Итак, что сейчас происходит с биосферой нашей планеты?

Пожалуйста, проголосуйте, перейдя по ссылке в чате. А я хочу представить наших уважаемых оппонентов. Итак, в левом углу виртуального ринга…

Спикер: Владимир Фридман – к.б.н., старший научный сотрудник лаборатории экологии, биологических инвазий и охраны природы кафедры Высших растений биологического факультета МГУ им. Ломоносова.

Александр Соколов: В правом углу нашего ринга…

Спикер: Ярослав Попов – научный сотрудник отдела фондов, хранитель палеонтологической и геологической коллекций Государственного Дарвиновского музея.

Александр Соколов: Дебаты сейчас начнутся. А вас, дорогие друзья, я призываю в чате задавать вопросы обоим участникам дебатов. Итак, Владимир, я прошу вас кратко изложить вашу позицию. У вас семь минут.

Владимир Фридман: По правилам логики, сравнение должно происходить на общем основании. Здесь общее основание очевидно: в историческом прошлом шли вымирания, сейчас идёт вымирание, на три порядка превосходящее таковое фоновое, бывшее до начала, скажем, плейстоценового перепромысла. Сейчас распад экосистем в результате деятельности человека идёт почти так же, как это реконструировалось палеонтологами (например, Жерихиным, Расницыным, Пономаренко) в биоценотической концепции эволюции, идёт каскадное вымирание по биоценотическим связям. Помимо вымирания, те виды, которые сохранены, часто оказываются функционально вымершими, то есть существуют не в экосистемах, а на нашем довольствии, и увеличивают антропогенную нагрузку. Человек ломает экосистемные регуляторы, начиная от климатической машины и заканчивая китовым лифтом. И, наконец, в прошлом году вышла статья, где показано, что масса техносистемы зданий, сооружений и мостов уже превысила массу всей биосферы. Соответственно, распад и разложение идёт примерно так, как это описывалось биоценотической концепцией эволюции в прошлом.

▸ ВХОДНЫЕ ДАННЫЕ
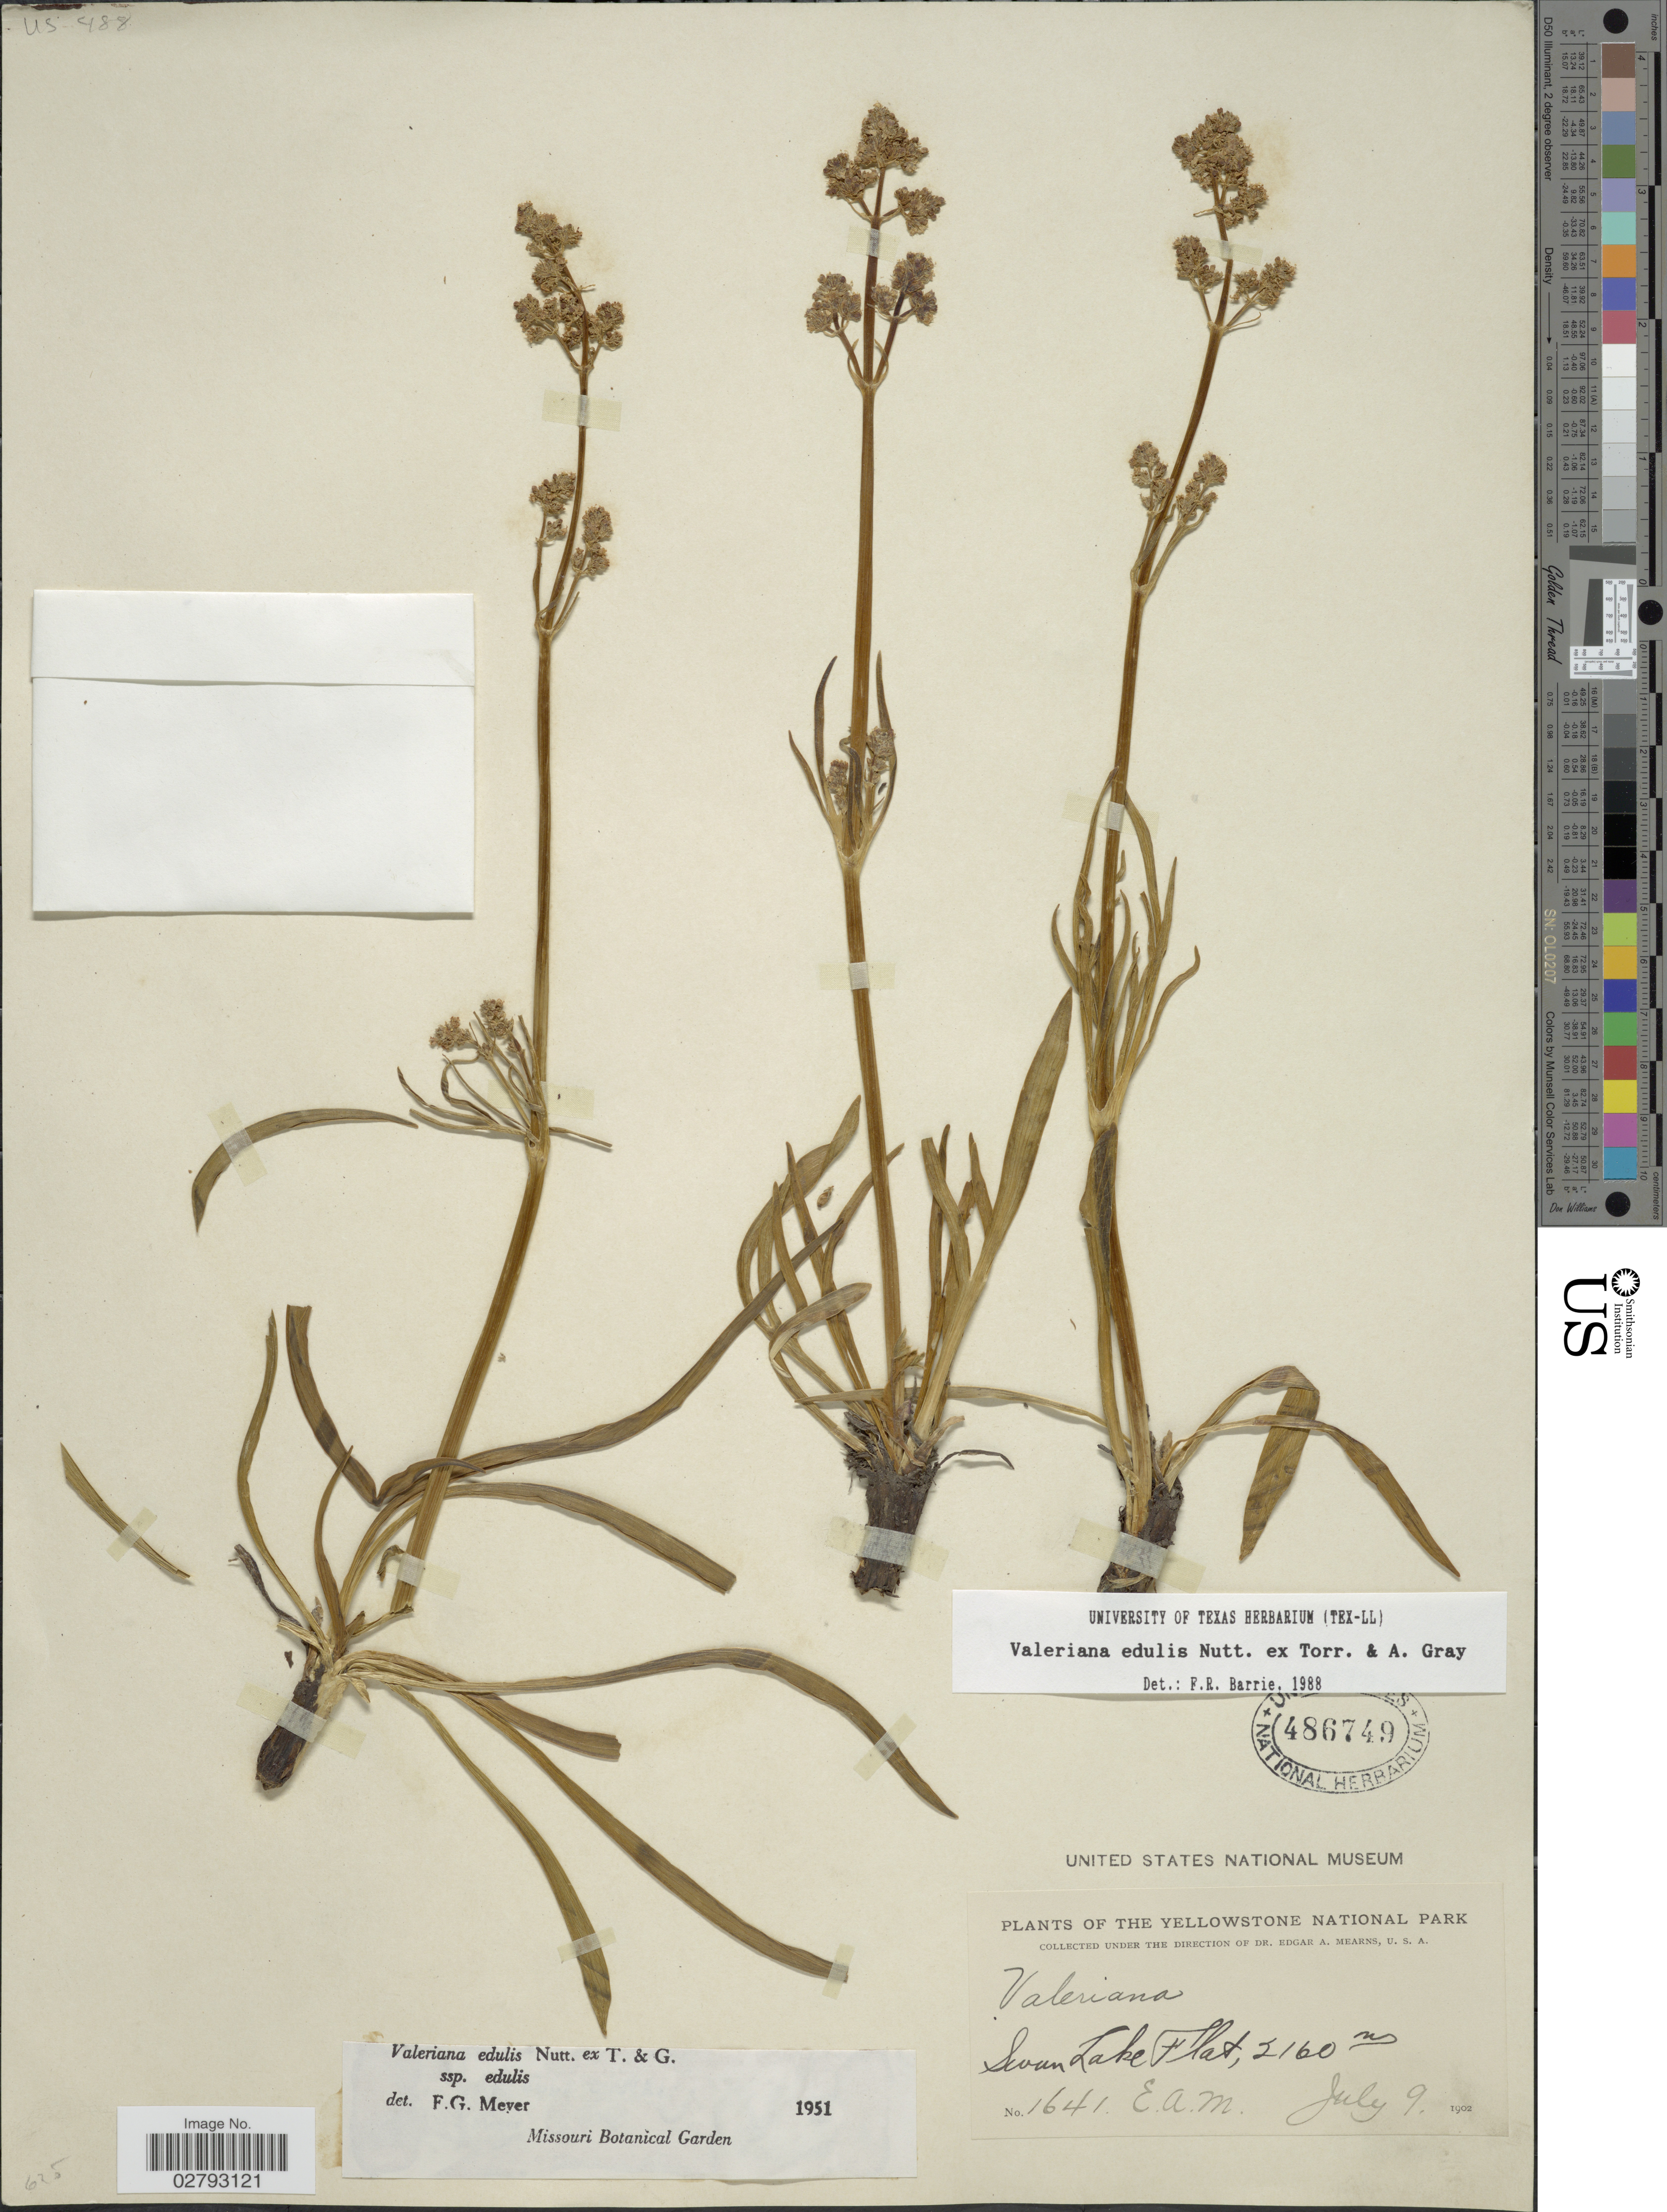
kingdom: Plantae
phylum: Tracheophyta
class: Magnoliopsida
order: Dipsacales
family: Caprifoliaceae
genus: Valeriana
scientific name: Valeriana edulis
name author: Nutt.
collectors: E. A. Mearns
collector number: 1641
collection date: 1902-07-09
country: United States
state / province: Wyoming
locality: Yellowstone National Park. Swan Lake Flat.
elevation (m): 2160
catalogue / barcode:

▸ КОРОТКОЕ ЗАДАНИЕ A
Ответьте на вопросы по исходному тексту:
(i) Сколько минут отводится Владимиру на изложение позиции?
(ii) Какие коллекции хранит Ярослав Попов?
(iii) Что, согласно вышедшей в прошлом году статье, уже превысила масса техносистемы зданий, сооружений и мостов?
▸ КОРОТКОЕ ЗАДАНИЕ B
Перепишите фрагмент записей от строки «collector number: 1641» до конца записей, включая обе границы, подставив «site» вместо «locality». Остальное оставьте без изменений и выведите только этот фрагмент.

▸ РАЗБОР РЕШЕНИЯ A
(i) Семь минут.
(ii) Палеонтологическую и геологическую коллекции Государственного Дарвиновского музея.
(iii) Массу всей биосферы.

▸ РАЗБОР РЕШЕНИЯ B
collector number: 1641
collection date: 1902-07-09
country: United States
state / province: Wyoming
site: Yellowstone National Park. Swan Lake Flat.
elevation (m): 2160
catalogue / barcode:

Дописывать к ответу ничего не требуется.